PROVIDED ENTRIES Start Marker

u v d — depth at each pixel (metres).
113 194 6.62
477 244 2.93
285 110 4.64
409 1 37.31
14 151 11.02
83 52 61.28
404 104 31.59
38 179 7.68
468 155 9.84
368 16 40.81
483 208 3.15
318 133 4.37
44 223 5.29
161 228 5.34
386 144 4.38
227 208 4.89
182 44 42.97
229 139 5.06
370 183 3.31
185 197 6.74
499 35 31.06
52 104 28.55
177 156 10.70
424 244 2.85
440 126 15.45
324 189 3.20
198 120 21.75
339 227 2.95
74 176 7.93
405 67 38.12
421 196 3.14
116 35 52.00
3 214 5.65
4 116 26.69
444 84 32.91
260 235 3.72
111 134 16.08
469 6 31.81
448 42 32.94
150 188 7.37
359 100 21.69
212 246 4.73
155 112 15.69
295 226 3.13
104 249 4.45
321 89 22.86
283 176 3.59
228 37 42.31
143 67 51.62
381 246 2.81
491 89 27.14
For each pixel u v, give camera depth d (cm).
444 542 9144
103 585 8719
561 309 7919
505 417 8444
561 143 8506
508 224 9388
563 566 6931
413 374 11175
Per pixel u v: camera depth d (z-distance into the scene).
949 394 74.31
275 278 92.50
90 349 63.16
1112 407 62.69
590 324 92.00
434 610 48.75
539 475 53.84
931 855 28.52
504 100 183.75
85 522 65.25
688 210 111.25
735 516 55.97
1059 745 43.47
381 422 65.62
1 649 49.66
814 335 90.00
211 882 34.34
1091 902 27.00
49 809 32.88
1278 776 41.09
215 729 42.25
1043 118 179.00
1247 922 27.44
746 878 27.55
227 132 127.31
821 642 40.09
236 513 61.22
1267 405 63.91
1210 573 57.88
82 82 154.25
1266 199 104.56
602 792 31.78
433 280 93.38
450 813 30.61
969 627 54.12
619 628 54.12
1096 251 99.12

PROVIDED ENTRIES End Marker

→ **EXERCISE DIRECTIONS**
Lines of the material above that contain the string "depth" must be counted; respond with the total alone.

→ **EXERCISE RESPONSE**
3